## TASK DESCRIPTION
Count how many lines of the material below have the word "schools" and give only the number.

## DATA RECORDS
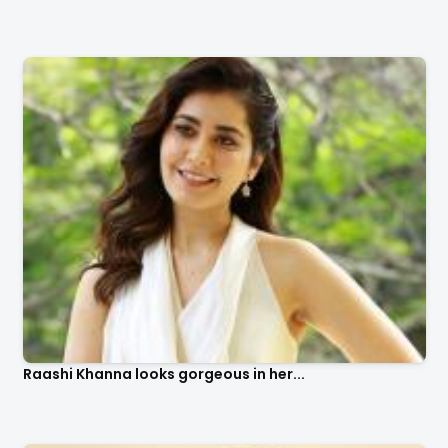
Raashi Khanna looks gorgeous in her...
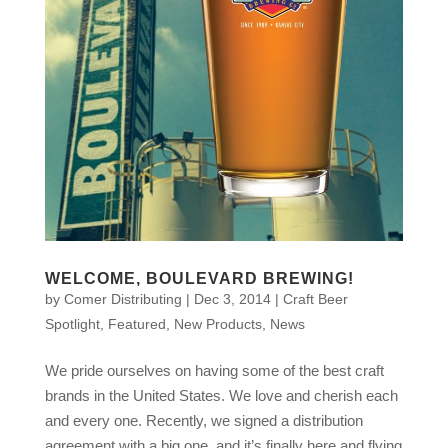
WELCOME, BOULEVARD BREWING!
by
Comer Distributing
|
Dec 3, 2014
|
Craft Beer
Spotlight
,
Featured
,
New Products
,
News
We pride ourselves on having some of the best craft
brands in the United States. We love and cherish each
and every one. Recently, we signed a distribution
agreement with a big one, and it’s finally here and flying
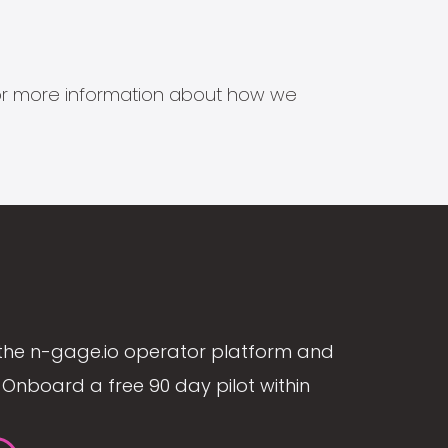
s for more information about how we
the n-gage.io operator platform and
Onboard a free 90 day pilot within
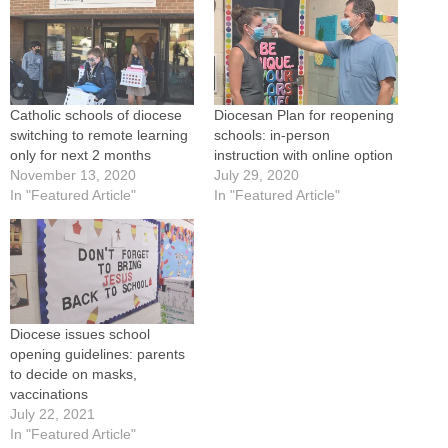
Catholic schools of diocese
Diocesan Plan for reopening
switching to remote learning
schools: in-person
only for next 2 months
instruction with online option
November 13, 2020
July 29, 2020
In "Featured Article"
In "Featured Article"
Diocese issues school
opening guidelines: parents
to decide on masks,
vaccinations
July 22, 2021
In "Featured Article"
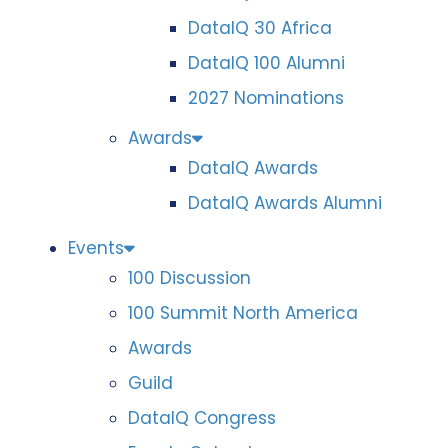
DataIQ 30 Africa
DataIQ 100 Alumni
2027 Nominations
Awards
DataIQ Awards
DataIQ Awards Alumni
Events
100 Discussion
100 Summit North America
Awards
Guild
DataIQ Congress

## EXERCISE RESULT
2